During those two days, she’ll pack the rest of her stuff left at her parents’ home to bring back at our apartment, her longed kimono included. Furthermore, she believes it’ll be good for me to live by myself for a couple of days, just to get the hang of life here.
I’m not sure what I will benefit from staying just two days by myself. Twenty fours hours aren’t like twenty four months. She has already done most of things that needed to be dealt with for us to settle: find an apartment, open a bank account, get my foreigner’s registration card… Surely, the tasks that I will accomplish before she comes back will be the most mundane things done in our usual daily routine.
She carefully prepared enough food for me to eat during her absence — good curry with chicken, vegetables, and rice is plenty to satisfy my appetite. The morning before her departure, she left a sheet of instructions written in Japanese with details of her bus schedule, how to reheat the curry, and a reminder that the recyclable plastic trash is to be collected the next morning. I’m quite forgetful, so I took the trash outside during the night.

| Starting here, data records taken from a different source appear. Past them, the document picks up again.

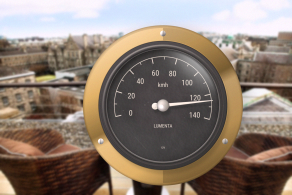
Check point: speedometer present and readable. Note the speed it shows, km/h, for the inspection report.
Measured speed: 125 km/h
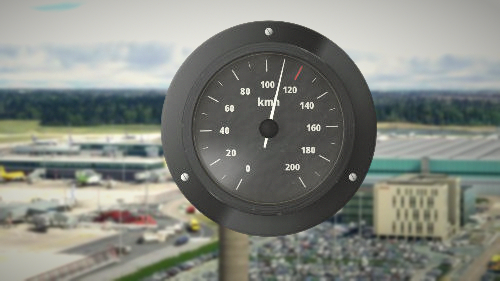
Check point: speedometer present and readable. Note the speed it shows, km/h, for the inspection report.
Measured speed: 110 km/h
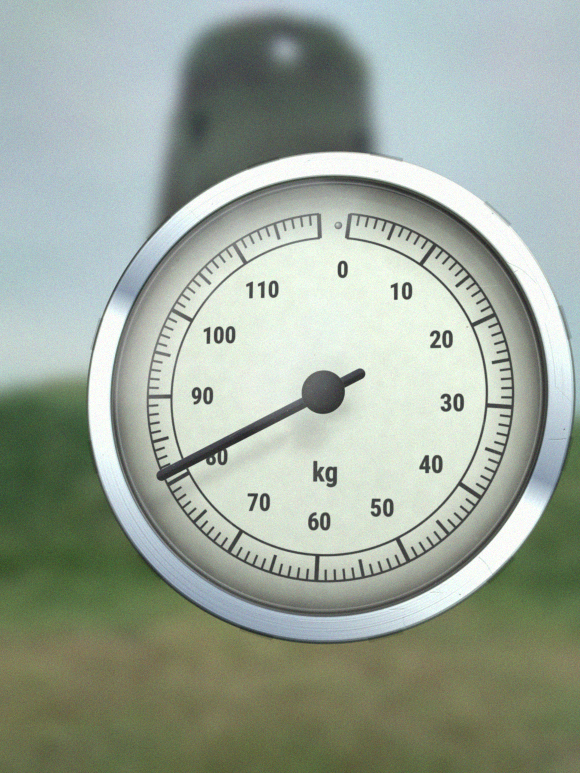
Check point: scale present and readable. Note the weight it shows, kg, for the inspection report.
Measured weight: 81 kg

It’s only yesterday night that I realised it’ll be my first time to sleep by myself, with no one around me, since the day I left Ottawa. I guess, unbeknownst to me, I really got used at living with her. I couldn’t stand living with my family all the time, or my friends, and half the roommates I had; but her, no problem.

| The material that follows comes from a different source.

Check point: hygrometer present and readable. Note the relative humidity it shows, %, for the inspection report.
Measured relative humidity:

Everything is going well at this point, despite the cold I caught last Saturday in Odaiba. Nobody likes having a cold, especially when you’re about to take your girlfriend out for dinner in an Italian restaurant the next day, like I did for White Day. You should have seen her face when I gave her the cute little card I’ve made for the occasion.
I’m currently in Kawagoe, at the end of the train line from my local station. I went to a coffee shop, got a small hot chocolate with a slice of New York cheesecake, and sat down at an empty table — a luxury in coffee shops of many urban areas. I’m surrounded by Japanese people yet I’m shielded from the rest of the world while I’m listening to Mogwai.
This is what is going on right now. Not too eventful, but that’s the way I want it to be.
Picture: Another dog poop warning sign. I’m collecting them. It’s poop, yet so cute.